- _Problem to work on_: Exactly the lines below from the one with "Calhoun Community Schools | 04 |" up to and including the one with "Gothenburg Public Schools | 04 |" make up the answer, with nothing else added.

- _Records for the exercise_:

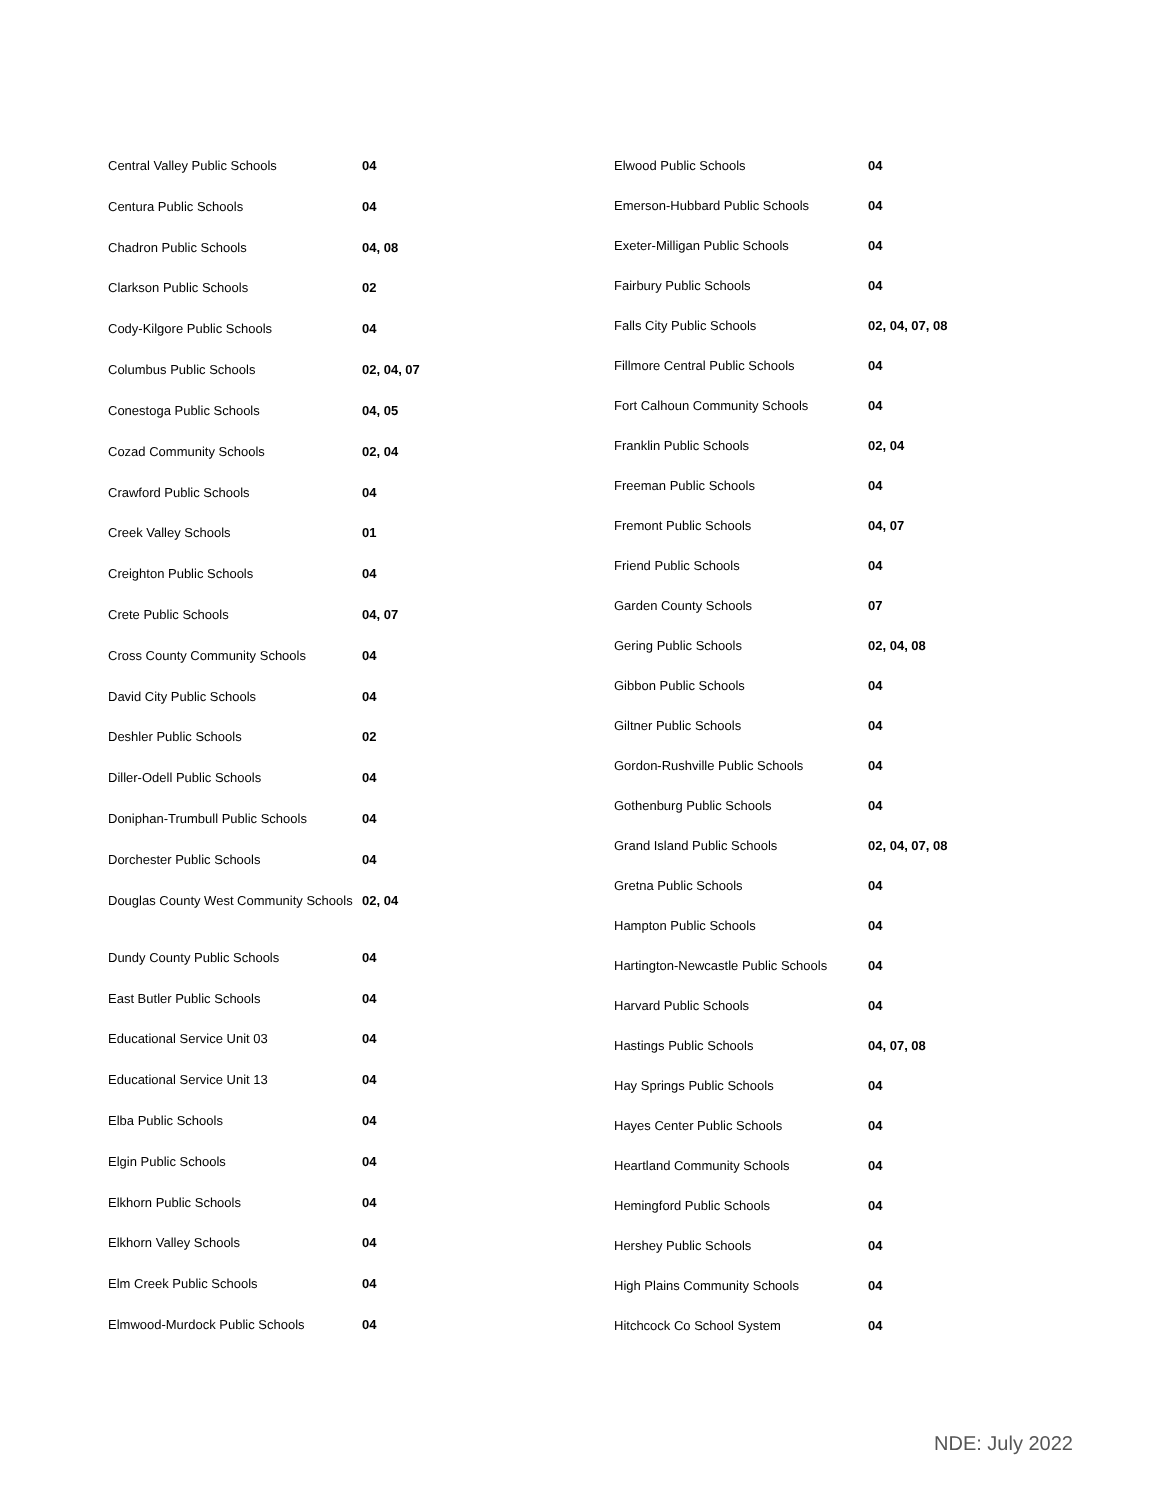| Central Valley Public Schools | 04 |
| Centura Public Schools | 04 |
| Chadron Public Schools | 04, 08 |
| Clarkson Public Schools | 02 |
| Cody-Kilgore Public Schools | 04 |
| Columbus Public Schools | 02, 04, 07 |
| Conestoga Public Schools | 04, 05 |
| Cozad Community Schools | 02, 04 |
| Crawford Public Schools | 04 |
| Creek Valley Schools | 01 |
| Creighton Public Schools | 04 |
| Crete Public Schools | 04, 07 |
| Cross County Community Schools | 04 |
| David City Public Schools | 04 |
| Deshler Public Schools | 02 |
| Diller-Odell Public Schools | 04 |
| Doniphan-Trumbull Public Schools | 04 |
| Dorchester Public Schools | 04 |
| Douglas County West Community Schools | 02, 04 |
| Dundy County Public Schools | 04 |
| East Butler Public Schools | 04 |
| Educational Service Unit 03 | 04 |
| Educational Service Unit 13 | 04 |
| Elba Public Schools | 04 |
| Elgin Public Schools | 04 |
| Elkhorn Public Schools | 04 |
| Elkhorn Valley Schools | 04 |
| Elm Creek Public Schools | 04 |
| Elmwood-Murdock Public Schools | 04 |
| Elwood Public Schools | 04 |
| Emerson-Hubbard Public Schools | 04 |
| Exeter-Milligan Public Schools | 04 |
| Fairbury Public Schools | 04 |
| Falls City Public Schools | 02, 04, 07, 08 |
| Fillmore Central Public Schools | 04 |
| Fort Calhoun Community Schools | 04 |
| Franklin Public Schools | 02, 04 |
| Freeman Public Schools | 04 |
| Fremont Public Schools | 04, 07 |
| Friend Public Schools | 04 |
| Garden County Schools | 07 |
| Gering Public Schools | 02, 04, 08 |
| Gibbon Public Schools | 04 |
| Giltner Public Schools | 04 |
| Gordon-Rushville Public Schools | 04 |
| Gothenburg Public Schools | 04 |
| Grand Island Public Schools | 02, 04, 07, 08 |
| Gretna Public Schools | 04 |
| Hampton Public Schools | 04 |
| Hartington-Newcastle Public Schools | 04 |
| Harvard Public Schools | 04 |
| Hastings Public Schools | 04, 07, 08 |
| Hay Springs Public Schools | 04 |
| Hayes Center Public Schools | 04 |
| Heartland Community Schools | 04 |
| Hemingford Public Schools | 04 |
| Hershey Public Schools | 04 |
| High Plains Community Schools | 04 |
| Hitchcock Co School System | 04 |
NDE: July 2022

- _Answer box_:
| Fort Calhoun Community Schools | 04 |
| Franklin Public Schools | 02, 04 |
| Freeman Public Schools | 04 |
| Fremont Public Schools | 04, 07 |
| Friend Public Schools | 04 |
| Garden County Schools | 07 |
| Gering Public Schools | 02, 04, 08 |
| Gibbon Public Schools | 04 |
| Giltner Public Schools | 04 |
| Gordon-Rushville Public Schools | 04 |
| Gothenburg Public Schools | 04 |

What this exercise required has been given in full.